A compiler-level intermediate representation based binary analysis and rewriting system

  • Authors:
  • Kapil Anand;Matthew Smithson;Khaled Elwazeer;Aparna Kotha;Jim Gruen;Nathan Giles;Rajeev Barua

  • Affiliations:
  • University of Maryland, College Park;University of Maryland, College Park;University of Maryland, College Park;University of Maryland, College Park;University of Maryland, College Park;University of Maryland, College Park;University of Maryland, College Park

  • Venue:
  • Proceedings of the 8th ACM European Conference on Computer Systems
  • Year:
  • 2013

Quantified Score

Hi-index 0.00

Visualization

Abstract

This paper presents component techniques essential for converting executables to a high-level intermediate representation (IR) of an existing compiler. The compiler IR is then employed for three distinct applications: binary rewriting using the compiler's binary back-end, vulnerability detection using source-level symbolic execution, and source-code recovery using the compiler's C backend.
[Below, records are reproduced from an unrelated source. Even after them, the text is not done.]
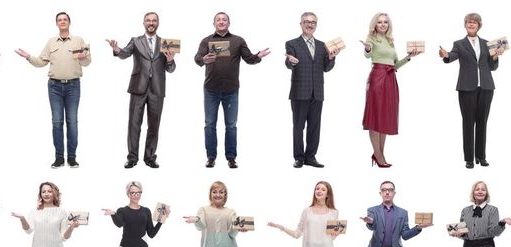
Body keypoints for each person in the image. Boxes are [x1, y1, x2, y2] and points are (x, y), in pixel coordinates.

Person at [194, 12, 270, 169]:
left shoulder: (238, 40)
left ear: (229, 23)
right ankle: (211, 157)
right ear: (213, 23)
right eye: (218, 20)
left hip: (231, 90)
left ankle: (231, 158)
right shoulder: (206, 40)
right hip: (211, 90)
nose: (221, 22)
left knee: (231, 125)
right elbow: (197, 58)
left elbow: (249, 59)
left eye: (224, 20)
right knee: (209, 124)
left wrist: (258, 56)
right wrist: (203, 59)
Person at [15, 12, 91, 169]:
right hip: (54, 87)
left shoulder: (78, 40)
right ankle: (59, 158)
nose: (62, 22)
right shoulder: (51, 42)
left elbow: (87, 63)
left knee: (72, 122)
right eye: (59, 20)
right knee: (57, 122)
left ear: (70, 22)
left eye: (65, 19)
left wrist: (83, 57)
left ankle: (71, 157)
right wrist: (28, 56)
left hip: (73, 86)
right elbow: (41, 62)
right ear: (56, 23)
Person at [107, 12, 177, 169]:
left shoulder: (166, 43)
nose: (151, 23)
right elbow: (124, 53)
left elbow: (170, 69)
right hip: (138, 87)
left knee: (154, 125)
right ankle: (132, 157)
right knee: (134, 124)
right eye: (148, 20)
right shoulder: (136, 41)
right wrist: (117, 50)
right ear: (143, 23)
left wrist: (171, 60)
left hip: (157, 89)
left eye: (154, 20)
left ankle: (150, 157)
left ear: (158, 23)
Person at [440, 13, 503, 169]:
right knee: (468, 123)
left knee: (482, 123)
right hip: (467, 88)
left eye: (474, 22)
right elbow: (451, 57)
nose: (471, 24)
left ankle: (481, 156)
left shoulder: (488, 43)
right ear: (465, 25)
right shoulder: (459, 44)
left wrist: (495, 56)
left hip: (486, 87)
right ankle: (469, 158)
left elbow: (493, 67)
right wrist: (446, 55)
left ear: (479, 25)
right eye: (469, 22)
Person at [361, 13, 420, 168]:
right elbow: (367, 55)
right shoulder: (371, 39)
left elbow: (395, 65)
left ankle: (380, 154)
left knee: (385, 116)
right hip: (377, 78)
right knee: (376, 116)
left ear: (389, 24)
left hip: (390, 78)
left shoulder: (390, 41)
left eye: (385, 22)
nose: (382, 24)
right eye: (379, 22)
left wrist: (409, 57)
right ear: (375, 24)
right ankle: (379, 155)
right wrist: (367, 49)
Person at [286, 12, 339, 169]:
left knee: (315, 126)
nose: (310, 25)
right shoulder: (292, 43)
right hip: (299, 91)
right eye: (307, 22)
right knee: (298, 126)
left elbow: (326, 68)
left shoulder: (323, 45)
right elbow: (289, 63)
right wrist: (291, 62)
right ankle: (299, 157)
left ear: (316, 25)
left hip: (318, 92)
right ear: (301, 24)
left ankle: (311, 157)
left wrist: (331, 57)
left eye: (313, 22)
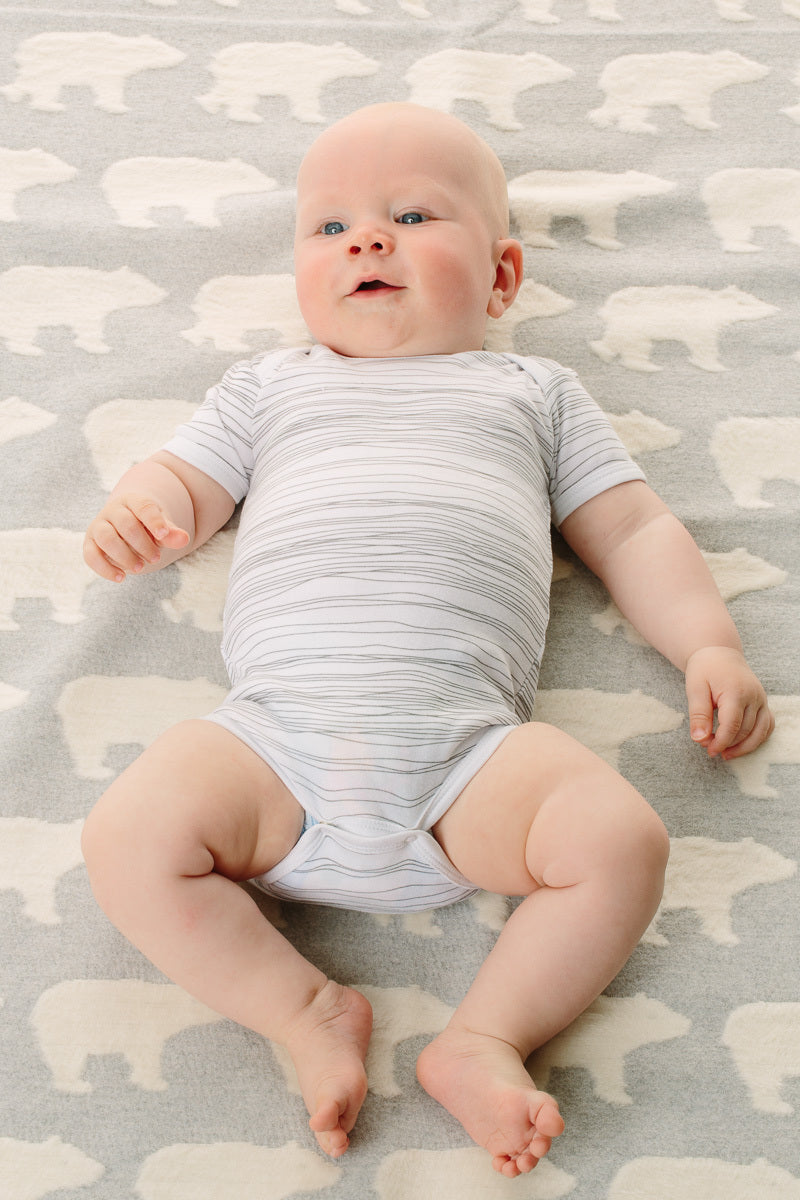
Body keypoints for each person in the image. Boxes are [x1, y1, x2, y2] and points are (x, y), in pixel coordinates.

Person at [81, 102, 774, 1178]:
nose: (366, 239)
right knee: (124, 838)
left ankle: (485, 1037)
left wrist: (707, 646)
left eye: (410, 216)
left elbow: (633, 529)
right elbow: (184, 479)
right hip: (272, 750)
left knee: (620, 841)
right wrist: (142, 505)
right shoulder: (270, 386)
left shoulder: (535, 394)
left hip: (468, 765)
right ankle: (301, 1008)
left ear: (501, 277)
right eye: (330, 227)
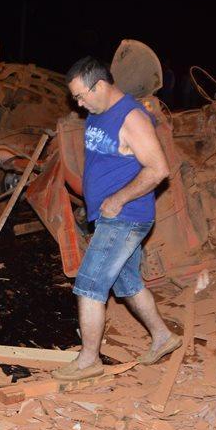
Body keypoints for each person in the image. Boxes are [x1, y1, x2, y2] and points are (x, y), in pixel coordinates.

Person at [53, 57, 178, 381]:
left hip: (125, 217)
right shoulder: (97, 113)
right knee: (128, 284)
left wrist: (118, 198)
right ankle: (164, 337)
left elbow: (158, 169)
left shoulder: (132, 117)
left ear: (101, 85)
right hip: (110, 216)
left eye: (80, 96)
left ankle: (89, 360)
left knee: (88, 286)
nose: (77, 103)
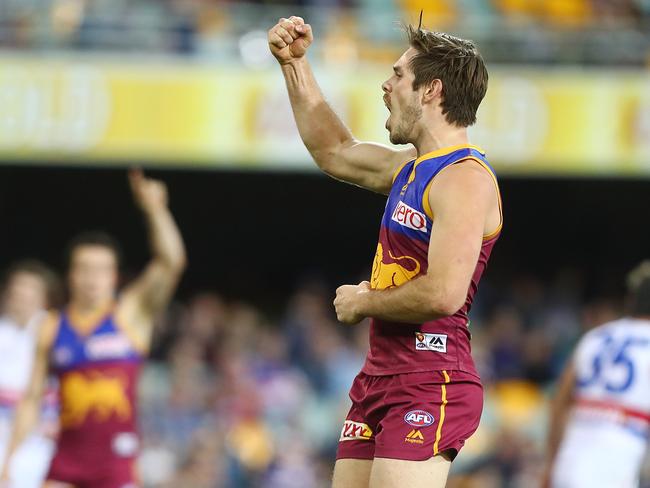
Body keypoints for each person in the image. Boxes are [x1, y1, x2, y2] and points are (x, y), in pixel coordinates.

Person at [268, 15, 501, 488]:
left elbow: (443, 294)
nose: (386, 84)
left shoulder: (464, 179)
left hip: (431, 375)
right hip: (381, 375)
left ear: (431, 90)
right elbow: (334, 150)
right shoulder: (410, 169)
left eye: (398, 75)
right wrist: (295, 66)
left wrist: (364, 301)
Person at [0, 169, 187, 488]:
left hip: (117, 466)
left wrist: (156, 210)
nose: (92, 278)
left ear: (114, 276)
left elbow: (171, 263)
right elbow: (31, 399)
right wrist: (8, 461)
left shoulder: (130, 316)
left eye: (101, 270)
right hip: (65, 464)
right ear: (70, 275)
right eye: (84, 269)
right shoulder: (50, 326)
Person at [543, 262, 650, 488]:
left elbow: (560, 402)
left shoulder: (597, 336)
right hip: (620, 460)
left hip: (572, 455)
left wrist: (551, 463)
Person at [0, 261, 60, 488]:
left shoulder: (56, 331)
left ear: (44, 297)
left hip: (42, 442)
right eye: (18, 290)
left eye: (30, 290)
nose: (23, 296)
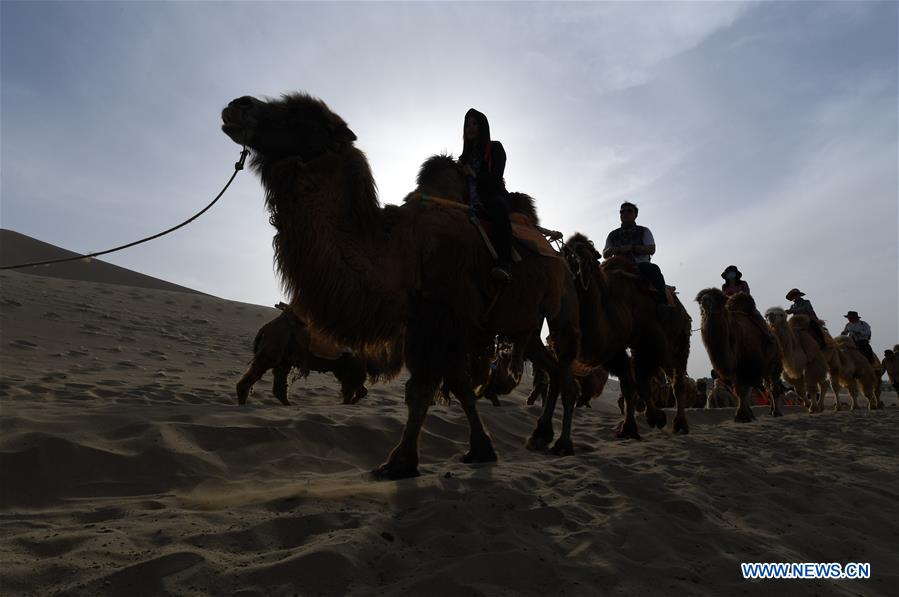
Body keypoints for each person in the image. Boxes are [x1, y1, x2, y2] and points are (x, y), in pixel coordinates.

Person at [460, 108, 513, 282]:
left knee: (499, 209)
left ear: (482, 126)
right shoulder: (463, 158)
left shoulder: (495, 148)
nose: (470, 127)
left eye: (474, 123)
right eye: (467, 124)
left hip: (490, 197)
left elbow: (496, 177)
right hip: (467, 201)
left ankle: (505, 263)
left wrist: (474, 174)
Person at [602, 201, 672, 319]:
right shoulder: (612, 235)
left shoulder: (644, 231)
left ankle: (662, 303)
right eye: (622, 212)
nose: (625, 213)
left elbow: (651, 249)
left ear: (635, 215)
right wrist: (614, 250)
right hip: (618, 266)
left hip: (639, 266)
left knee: (652, 269)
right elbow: (605, 254)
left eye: (629, 211)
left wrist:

Our techniques enable complex high-level transformations not possible in existing binary systems, address a major challenge of input-derived memory addresses in symbolic execution and are the first to enable recovery of a fully functional source-code. We present techniques to segment the flat address space in an executable containing undifferentiated blocks of memory. We demonstrate the inadequacy of existing variable identification methods for their promotion to symbols and present our methods for symbol promotion. We also present methods to convert the physically addressed stack in an executable (with a stack pointer) to an abstract stack (without a stack pointer). Our methods do not use symbolic, relocation, or debug information since these are usually absent in deployed executables. We have integrated our techniques with a prototype x86 binary framework called SecondWrite that uses LLVM as IR. The robustness of the framework is demonstrated by handling executables totaling more than a million lines of source-code, produced by two different compilers (gcc and Microsoft Visual Studio compiler), three languages (C, C++, and Fortran), two operating systems (Windows and Linux) and a real world program (Apache server).